Wolf presents the West as anti-woman because it treats women as sex objects. Am I happy about pornography and prostitution in the West? Hell no and, unlike Wolf, I’ve fought against them–but to portray these vices as a “Western” evil, and one that the Islamic world opposes, is sheer madness.

It is well known that the Arabs and Muslims kept and still keep sex slaves–they are very involved in the global trafficking in girls and women and frequent prostitutes on every continent. You will find pornography magazines in every princely tent–those for boys as well as for girls. I am told that the Saudis fly in fresh planeloads of Parisian prostitutes every week. Perhaps they veil them before they conduct their all-night and all-day orgies. Or, perhaps they view them as natural, “infidel” prey.

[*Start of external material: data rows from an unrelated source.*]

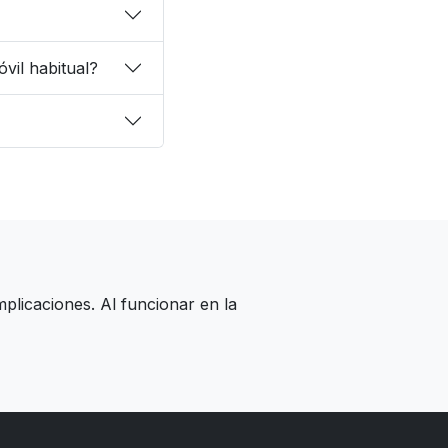
vil habitual?
plicaciones. Al funcionar en la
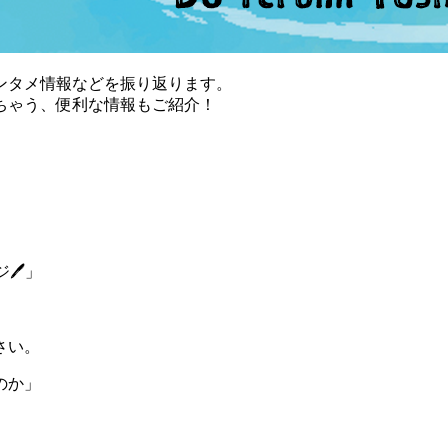
ンタメ情報などを振り返ります。
ちゃう、便利な情報もご紹介！
ジ🖊」
さい。
のか」
、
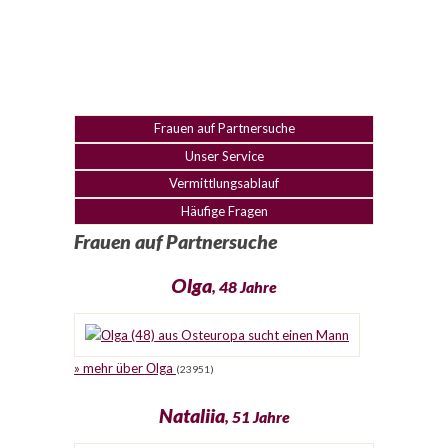
Frauen auf Partnersuche
Unser Service
Vermittlungsablauf
Häufige Fragen
Frauen auf Partnersuche
Оlga
, 48 Jahre
» mehr über Оlga
(23951)
Nataliia
, 51 Jahre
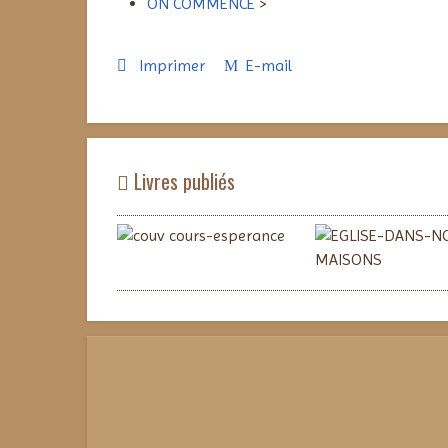
ON COMMENCE
>
Imprimer
E-mail
Livres publiés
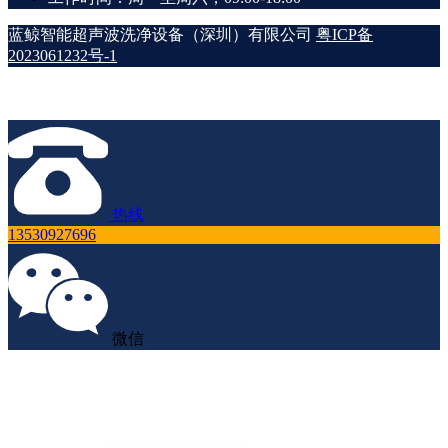
蓝鲸智能超声波洗净设备（深圳）有限公司
粤ICP备
2023061232号-1
热线
13530927696
微信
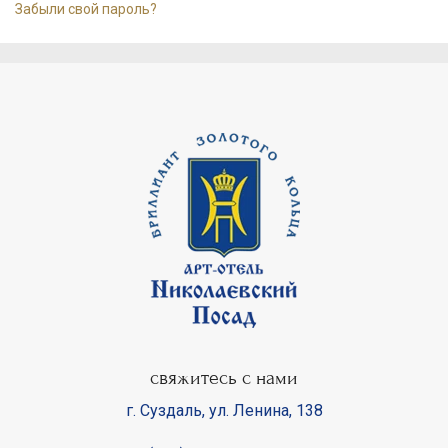
Забыли свой пароль?
свяжитесь с нами
г. Суздаль
,
ул. Ленина, 138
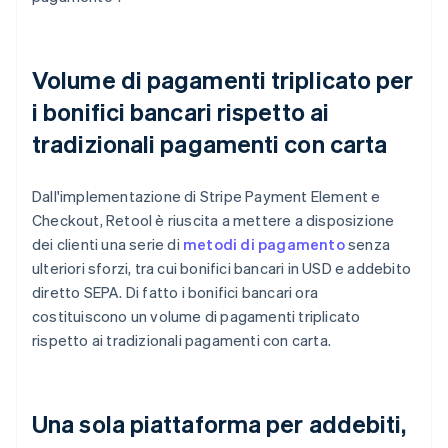
Volume di pagamenti triplicato per
i bonifici bancari rispetto ai
tradizionali pagamenti con carta
Dall'implementazione di Stripe Payment Element e
Checkout, Retool è riuscita a mettere a disposizione
dei clienti una serie di
metodi di pagamento
senza
ulteriori sforzi, tra cui bonifici bancari in USD e addebito
diretto SEPA. Di fatto i bonifici bancari ora
costituiscono un volume di pagamenti triplicato
rispetto ai tradizionali pagamenti con carta.
Una sola piattaforma per addebiti,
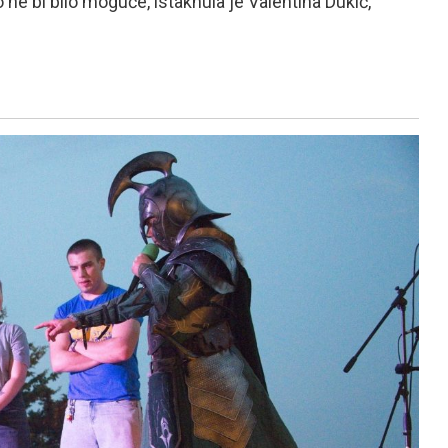
ne bi bilo moguće, istaknula je Valentina Dukić,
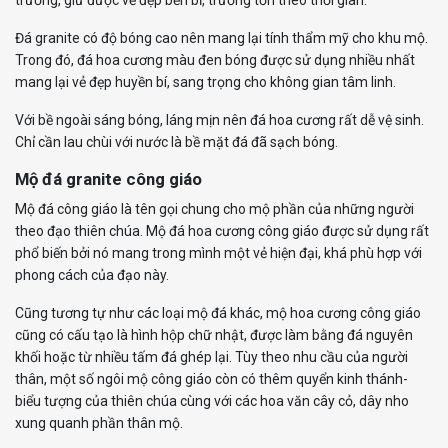
trường, giữ được vẻ đẹp bền bỉ, trường tồn theo thời gian.
Đá granite có độ bóng cao nên mang lại tính thẩm mỹ cho khu mộ.
Trong đó, đá hoa cương màu đen bóng được sử dụng nhiều nhất
mang lại vẻ đẹp huyền bí, sang trọng cho không gian tâm linh.
Với bề ngoài sáng bóng, láng mịn nên đá hoa cương rất dễ vệ sinh.
Chỉ cần lau chùi với nước là bề mặt đá đã sạch bóng.
Mộ đá granite công giáo
Mộ đá công giáo là tên gọi chung cho mộ phần của những người
theo đạo thiên chúa. Mộ đá hoa cương công giáo được sử dụng rất
phổ biến bởi nó mang trong mình một vẻ hiện đại, khá phù hợp với
phong cách của đạo này.
Cũng tương tự như các loại mộ đá khác, mộ hoa cương công giáo
cũng có cấu tạo là hình hộp chữ nhật, được làm bằng đá nguyên
khối hoặc từ nhiều tấm đá ghép lại. Tùy theo nhu cầu của người
thân, một số ngôi mộ công giáo còn có thêm quyển kinh thánh-
biểu tượng của thiên chúa cùng với các hoa văn cây cỏ, dây nho
xung quanh phần thân mộ.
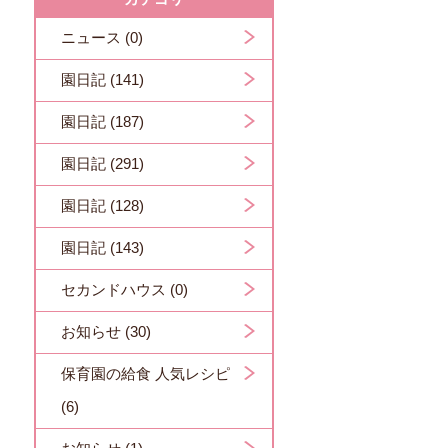
ニュース (0)
園日記 (141)
園日記 (187)
園日記 (291)
園日記 (128)
園日記 (143)
セカンドハウス (0)
お知らせ (30)
保育園の給食 人気レシピ
(6)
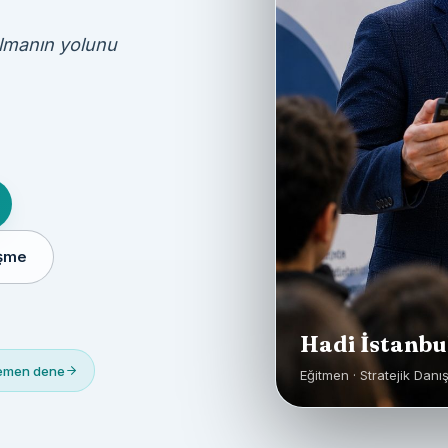
olmanın yolunu
üşme
Hadi İstanbu
Hemen dene
Eğitmen · Stratejik Danı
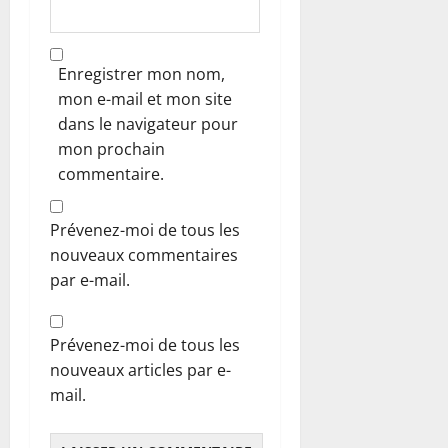
Enregistrer mon nom,
mon e-mail et mon site
dans le navigateur pour
mon prochain
commentaire.
Prévenez-moi de tous les
nouveaux commentaires
par e-mail.
Prévenez-moi de tous les
nouveaux articles par e-
mail.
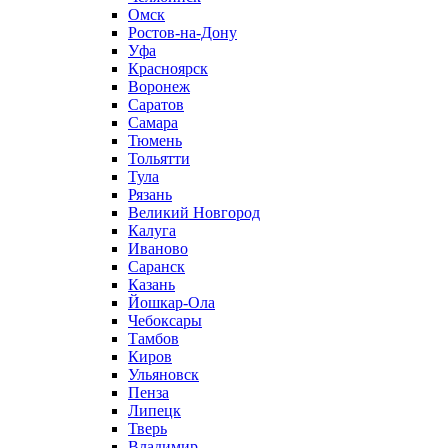
Омск
Ростов-на-Дону
Уфа
Красноярск
Воронеж
Саратов
Самара
Тюмень
Тольятти
Тула
Рязань
Великий Новгород
Калуга
Иваново
Саранск
Казань
Йошкар-Ола
Чебоксары
Тамбов
Киров
Ульяновск
Пенза
Липецк
Тверь
Владимир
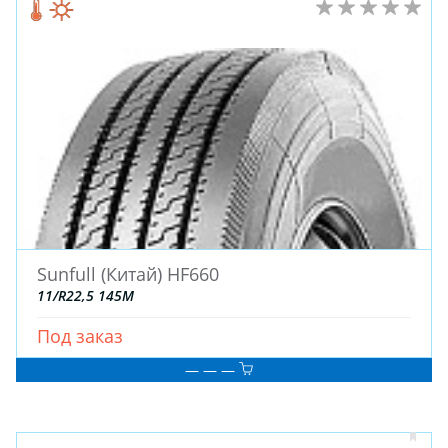
Sunfull (Китай) HF660
11/R22,5 145M
Под заказ
— — —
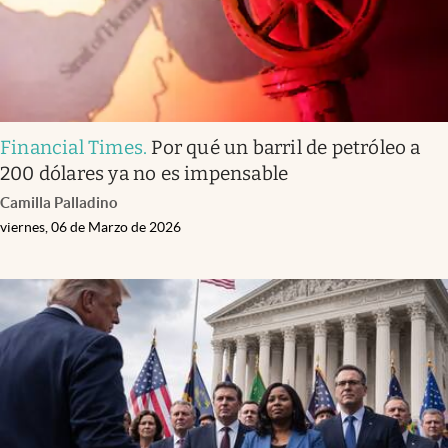
Financial Times
.
Por qué un barril de petróleo a
200 dólares ya no es impensable
Camilla Palladino
viernes, 06 de Marzo de 2026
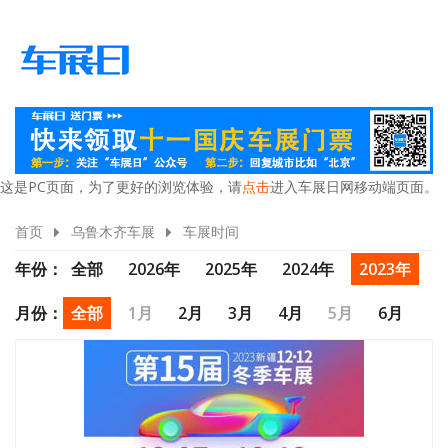
这是PC页面，为了更好的浏览体验，请
点击
进入车展日网移动端页面。
首页
乌鲁木齐车展
车展时间
年份：
全部
2026年
2025年
2024年
2023年
2022年
2021年
2020年
月份：
全部
1月
2月
3月
4月
5月
6月
7月
8月
9月
10月
11月
12月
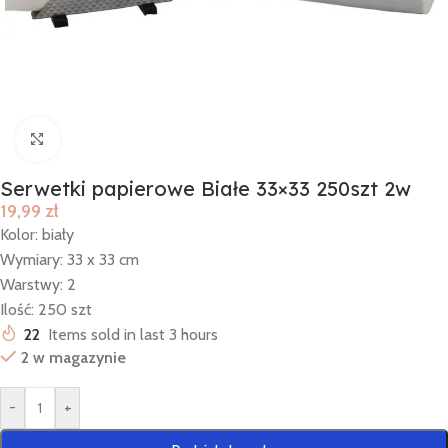
Click to enlarge
Serwetki papierowe Białe 33×33 250szt 2w
19,99
zł
Kolor: biały
Wymiary: 33 x 33 cm
Warstwy: 2
Ilość: 250 szt
22
Items sold in last 3 hours
2 w magazynie
-
+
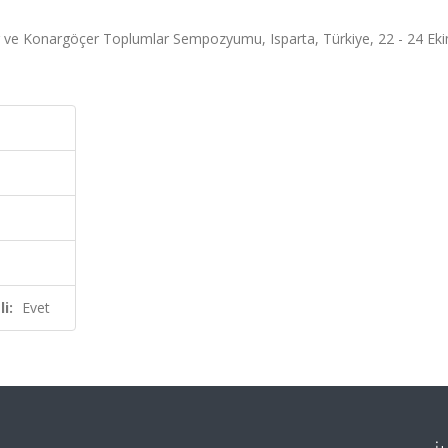
mler ve Konargöçer Toplumlar Sempozyumu, Isparta, Türkiye, 22 - 24 Ek
i:
Evet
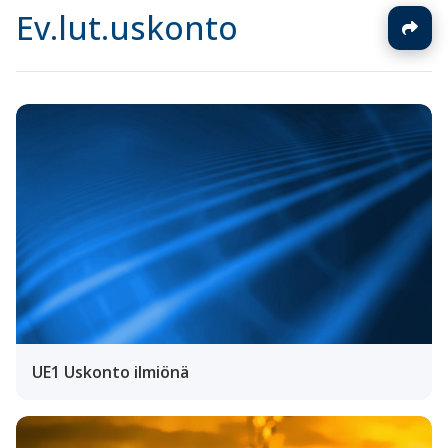
Ev.lut.uskonto
UE1 Uskonto ilmiönä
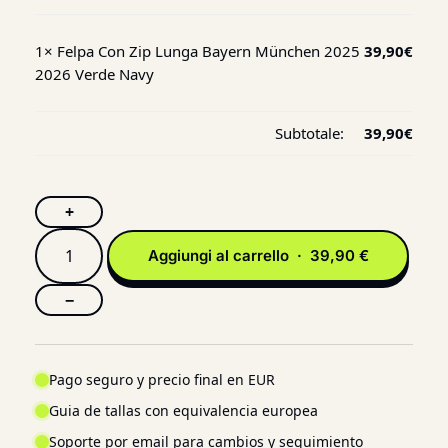
1×
Felpa Con Zip Lunga Bayern München 2025
39,90
€
2026 Verde Navy
Subtotale:
39,90
€
+
Aggiungi al carrello · 39,90 €
−
Pago seguro y precio final en EUR
Guia de tallas con equivalencia europea
Soporte por email para cambios y seguimiento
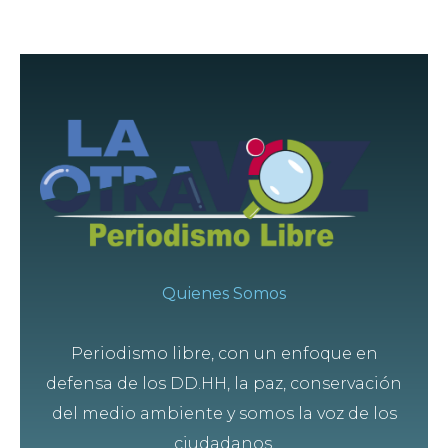
Quienes Somos
Periodismo libre, con un enfoque en
defensa de los DD.HH, la paz, conservación
del medio ambiente y somos la voz de los
ciudadanos.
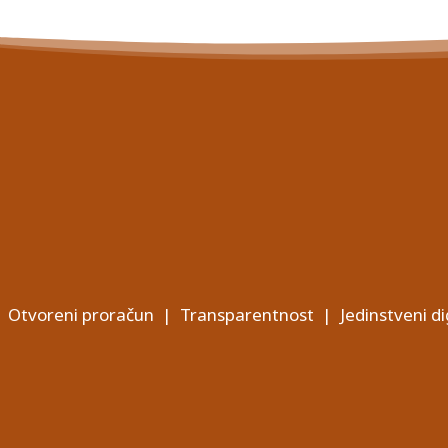
Otvoreni proračun
|
Transparentnost
|
Jedinstveni di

Let me suggest that Wolf read a book that is coming out in September, written by a Christian-American woman, Mary Laurel Ross, whose American Air Force husband trained the Saudi Air Force. It is called Veiled Honor and is a timely, comprehensive, “nuanced” (Wolf calls for “nuance” in our understanding of “female freedom”) account of her approximately fifteen year sojourn in Saudi Arabia. I would also suggest that Wolf read the works of Ayaan Hirsi Ali (Infidel) and Nonie Darwish (Cruel and Usual Punishment) for starters.

Then again, I suspect that Wolf is not necessarily looking for any “nuanced” truths about “female freedom” but is, rather, fishing for Saudi gold and positioning herself within the Democratic Party. After all, what she has written in this brief article supports President Obama’s position vis a vis the Muslim world.

It is really a sad day when a feminist sells her feminism to politics.